If a stark statement on the old covenant exists, surely one finds it in Hebrews 8:13. The author states, “When he said, ‘A new covenant,’ He has made the first obsolete. But whatever is becoming obsolete and growing old is ready to disappear.” 

 

Hebrews argues against any sort of continuation of the old covenant sacrificial system, and it does so on the basis of the old covenant’s demise. God’s people no longer observe the old sacrificial system because Christ made it obsolete in his own sacrifice. In the implementation of the covenant prophesied by Jeremiah, the old covenant saddled its horse and rode off into the sunset. Jesus did not fulfill some of the Law and leave some of it to remain. He fulfilled the whole thing. Since Jesus the Messiah fulfilled the Law in its entirety, it bowed to the new covenant in the Son. As scholar F. F. Bruce wrote, “The age of the law and the prophets is past; the age of the Son is here, and here to stay.”[1] 

 

The Law pointed to Jesus and his work. The Apostle Philip spoke perhaps better than he knew in telling Nathanael of Jesus as the one indicated by the Old Testament. Jesus teaches the Old Testament Scriptures spoke of himself. The Apostle Paul explains the Law served the purpose of educating God’s people on the coming of Christ; he refers to the Law as a tutor. However, with the coming of Christ, the tutor no longer holds sway over the people of God. Paul writes in Galatians 3:23-25:

 

But before faith came, we were kept in custody under the law, being shut up to the faith which was later to be revealed. Therefore the Law has become our tutor to lead us to Christ, so that we may be justified by faith. But now that faith has come, we are no longer under a tutor. 

 

The Law indicated Christ, but times changed when God revealed Christ to his people in the Advent. The old covenant, the Law, no longer holds the place it did. 

 

So what does such a thing mean for the Ten Commandments? We readily pull them right out of Exodus 20 or Deuteronomy 5 and apply them pretty easily. Should we not do such a thing? Do they hold some special place? In both Exodus and Deuteronomy, Moses speaks of them prior to the rest of the covenant law, but nothing in the text indicates a categorical difference. The history of the faith shows God’s people often treat the Ten Commandments as a unique set of eternal universal laws, and the measure of true righteousness.[2] Have we been wrong this whole time?

 

If our basis for keeping these commandments proves to rest only upon the thesis of its existence in the Law alone, we have a problem. Thankfully, we need not do such a thing!

▶ **DATA**:
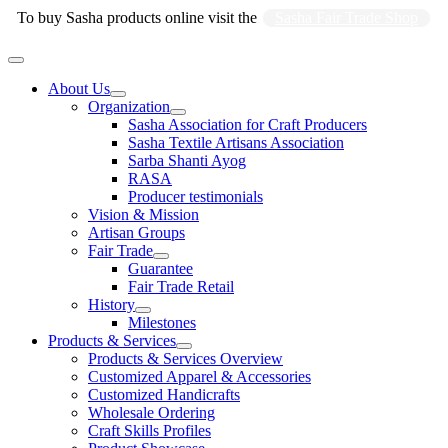
Skip
To buy Sasha products online visit the
Sasha Fair Trade Shop
to
content
Main
Menu
About Us
Organization
Sasha Association for Craft Producers
Sasha Textile Artisans Association
Sarba Shanti Ayog
RASA
Producer testimonials
Vision & Mission
Artisan Groups
Fair Trade
Guarantee
Fair Trade Retail
History
Milestones
Products & Services
Products & Services Overview
Customized Apparel & Accessories
Customized Handicrafts
Wholesale Ordering
Craft Skills Profiles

▶ **WORK INSTRUCTION A**: Rewrite the records with each "Fair Trade" swapped for "Ethical Trade" and nothing else changed. Leave the picture out.
▶ **WORK INSTRUCTION B**: Pick up the text on the old covenant and the Ten Commandments after its final line and carry its argument forward.
The text and the records come from unrelated sources.

▶ **EXPECTED ANSWER A**:
Skip
To buy Sasha products online visit the
Sasha Ethical Trade Shop
to
content
Main
Menu
About Us
Organization
Sasha Association for Craft Producers
Sasha Textile Artisans Association
Sarba Shanti Ayog
RASA
Producer testimonials
Vision & Mission
Artisan Groups
Ethical Trade
Guarantee
Ethical Trade Retail
History
Milestones
Products & Services
Products & Services Overview
Customized Apparel & Accessories
Customized Handicrafts
Wholesale Ordering
Craft Skills Profiles

▶ **EXPECTED ANSWER B**:
In various places, the New Testament restates each of the Ten Commandments in one way or another. 

 

1 Corinthians 6:9-11; Colossians 3:5-11; and Revelation 21:8 list various vices. In 1 Corinthians 6, Paul speaks of former sins committed by the Corinthian Christians before their trust in Christ. Colossians 3 commands the readers to shed the disobedience of their pre-Christ lives. The list of Revelation 21 reveals those excluded from the blessing God’s everlasting reign. These various texts condemn idolatry, murder, adultery, stealing, lying, and coveting. In these three places, Commandments 2 and 6-10 receive treatment.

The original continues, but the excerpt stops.